#### Problem to work on
Switch every "1 min de lecture" in these records to "2 min de lecture" and write out all the lines again with nothing else changed. Leave out the pictures.

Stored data

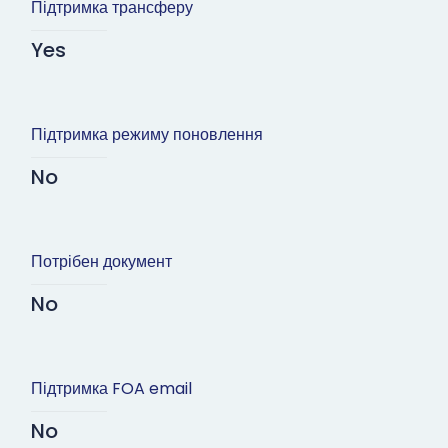
Підтримка трансферу
Yes
Підтримка режиму поновлення
No
Потрібен документ
No
Підтримка FOA email
No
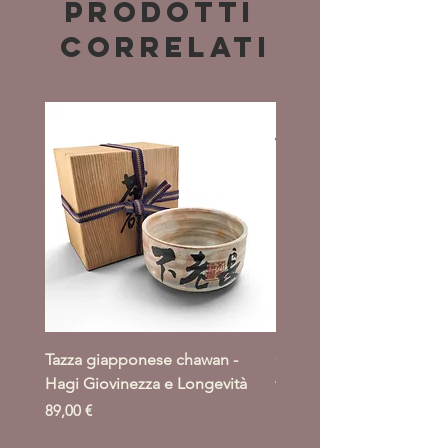
Prodotti
correlati
Tazza giapponese chawan -
Giacca giapponese haori
Hagi Giovinezza e Longevità
takeba moyo
Prezzo
Prezzo
89,00 €
164,00 €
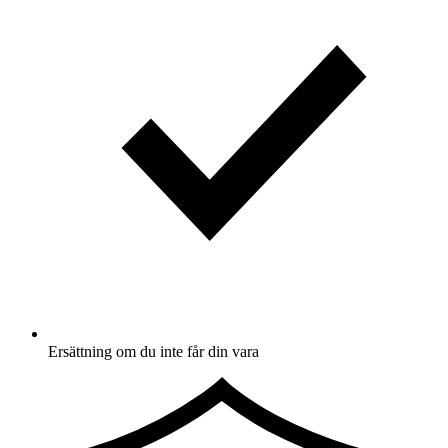
Ersättning om du inte får din vara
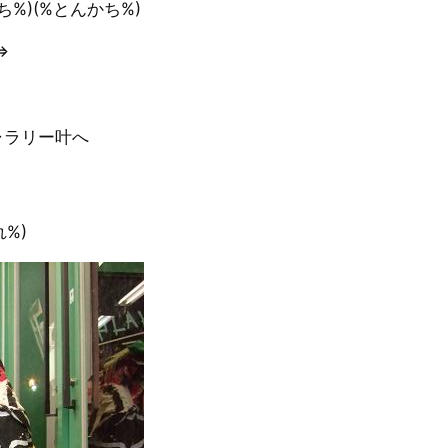
%)(%とんかち%)
⇒
ャラリー叶へ
%)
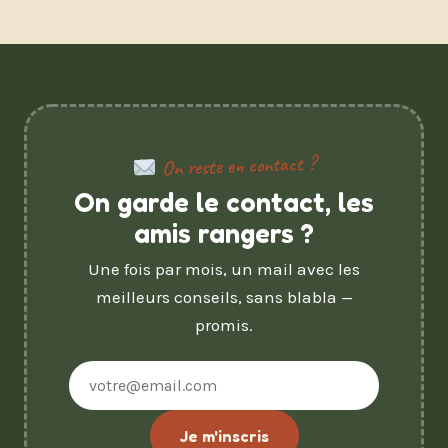
On reste en contact ?
On garde le contact, les
amis rangers ?
Une fois par mois, un mail avec les
meilleurs conseils, sans blabla —
promis.
Adresse
e-
mail
Je m'inscris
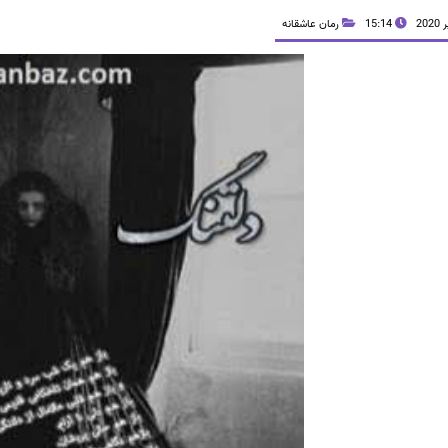
15:14
رمان عاشقانه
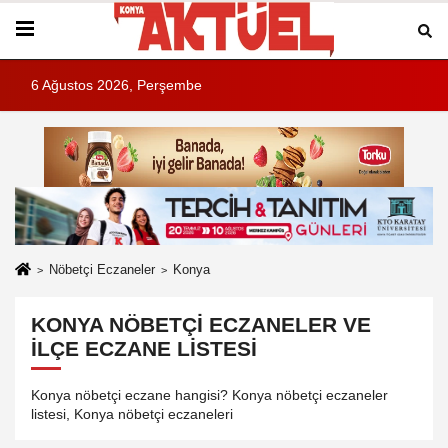
6 Ağustos 2026, Perşembe
Nöbetçi Eczaneler
Konya
KONYA NÖBETÇI ECZANELER VE
İLÇE ECZANE LISTESI
Konya nöbetçi eczane hangisi? Konya nöbetçi eczaneler
listesi, Konya nöbetçi eczaneleri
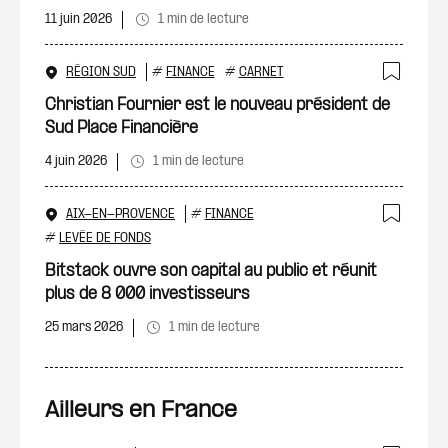
11 juin 2026
1 min de lecture
RÉGION SUD
#
FINANCE
#
CARNET
Ajout
Christian Fournier est le nouveau président de
Sud Place Financière
4 juin 2026
1 min de lecture
AIX-EN-PROVENCE
#
FINANCE
Ajout
#
LEVÉE DE FONDS
Bitstack ouvre son capital au public et réunit
plus de 8 000 investisseurs
25 mars 2026
1 min de lecture
Ailleurs en France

#### Written reply
Підтримка трансферу
Yes
Підтримка режиму поновлення
No
Потрібен документ
No
Підтримка FOA email
No
Prodotti
correlati
Tazza giapponese chawan -
Giacca giapponese haori
Hagi Giovinezza e Longevità
takeba moyo
Prezzo
Prezzo
89,00 €
164,00 €
Ersättning om du inte får din vara
%)(%とんかち%)
⇒
ャラリー叶へ
%)
On reste en contact ?
On garde le contact, les
amis rangers ?
Une fois par mois, un mail avec les
meilleurs conseils, sans blabla —
promis.
Adresse
e-
mail
Je m'inscris
15:14
رمان عاشقانه
6 Ağustos 2026, Perşembe
Nöbetçi Eczaneler
Konya
KONYA NÖBETÇI ECZANELER VE
İLÇE ECZANE LISTESI
Konya nöbetçi eczane hangisi? Konya nöbetçi eczaneler
listesi, Konya nöbetçi eczaneleri
11 juin 2026
2 min de lecture
RÉGION SUD
#
FINANCE
#
CARNET
Ajout
Christian Fournier est le nouveau président de
Sud Place Financière
4 juin 2026
2 min de lecture
AIX-EN-PROVENCE
#
FINANCE
Ajout
#
LEVÉE DE FONDS
Bitstack ouvre son capital au public et réunit
plus de 8 000 investisseurs
25 mars 2026
2 min de lecture
Ailleurs en France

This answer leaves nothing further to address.